Santa Rosa water restrictions end for city residents 

Guy Kovner, THE PRESS DEMOCRAT
Santa Rosa residents are out from under local water-saving mandates imposed two years ago in the grip of a nagging drought, thanks to an abundant water supply behind Warm Springs Dam at Lake Sonoma, officials said Wednesday.
Based on assurances that the reservoir behind the taxpayer-funded, $360 million dam west of Healdsburg can sustain 600,000 Sonoma and Marin county residents for three more potentially dry years, the City Council rescinded, effective immediately, the mandatory curbs on outdoor water use adopted in August 2014.

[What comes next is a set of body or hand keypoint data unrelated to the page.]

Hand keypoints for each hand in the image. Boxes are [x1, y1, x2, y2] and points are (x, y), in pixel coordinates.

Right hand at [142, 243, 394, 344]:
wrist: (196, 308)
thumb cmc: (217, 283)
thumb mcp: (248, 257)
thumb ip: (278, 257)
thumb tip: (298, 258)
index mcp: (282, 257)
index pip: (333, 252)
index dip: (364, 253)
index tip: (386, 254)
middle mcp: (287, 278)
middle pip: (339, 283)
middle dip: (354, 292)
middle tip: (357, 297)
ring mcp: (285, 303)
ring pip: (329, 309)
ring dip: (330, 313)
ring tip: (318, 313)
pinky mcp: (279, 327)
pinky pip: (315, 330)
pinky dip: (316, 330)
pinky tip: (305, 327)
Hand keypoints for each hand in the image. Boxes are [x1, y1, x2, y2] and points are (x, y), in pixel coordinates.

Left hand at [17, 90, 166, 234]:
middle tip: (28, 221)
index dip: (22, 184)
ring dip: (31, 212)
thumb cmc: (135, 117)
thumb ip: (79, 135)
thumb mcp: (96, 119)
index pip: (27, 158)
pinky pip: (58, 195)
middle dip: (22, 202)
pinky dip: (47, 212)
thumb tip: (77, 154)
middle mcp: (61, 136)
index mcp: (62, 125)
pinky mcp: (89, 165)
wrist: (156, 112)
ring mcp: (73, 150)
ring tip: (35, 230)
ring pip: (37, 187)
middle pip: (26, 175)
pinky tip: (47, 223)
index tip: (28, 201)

The council’s action followed last month’s ruling by the State Water Resources Control Board that local agencies with a three-year water supply could be exempted from state water conservation targets. Santa Rosa and five other Sonoma County water providers met that requirement, the Sonoma County Water Agency said at the time.

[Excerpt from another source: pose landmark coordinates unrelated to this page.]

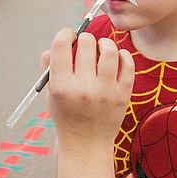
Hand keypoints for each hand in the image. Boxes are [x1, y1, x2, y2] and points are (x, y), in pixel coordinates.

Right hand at [44, 29, 133, 149]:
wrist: (86, 144)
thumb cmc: (66, 113)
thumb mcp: (49, 92)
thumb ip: (48, 65)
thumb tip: (63, 39)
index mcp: (61, 86)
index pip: (61, 45)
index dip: (66, 33)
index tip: (69, 37)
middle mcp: (83, 88)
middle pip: (86, 43)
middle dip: (85, 39)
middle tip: (85, 46)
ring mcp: (105, 91)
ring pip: (109, 50)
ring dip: (104, 44)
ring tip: (101, 49)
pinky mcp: (122, 95)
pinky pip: (127, 63)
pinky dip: (122, 54)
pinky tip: (115, 58)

On Wednesday, the water agency confirmed in a forecast to the state water board that Lake Sonoma would hold a healthy 178,398 acre feet of water at the end of September in 2019, after three rain-poor years comparable to 2013 through 2015.
Brad Sherwood, the water agency’s spokesman, said the report “illustrates our region’s ability to meet water supply demands” over a three-year drought.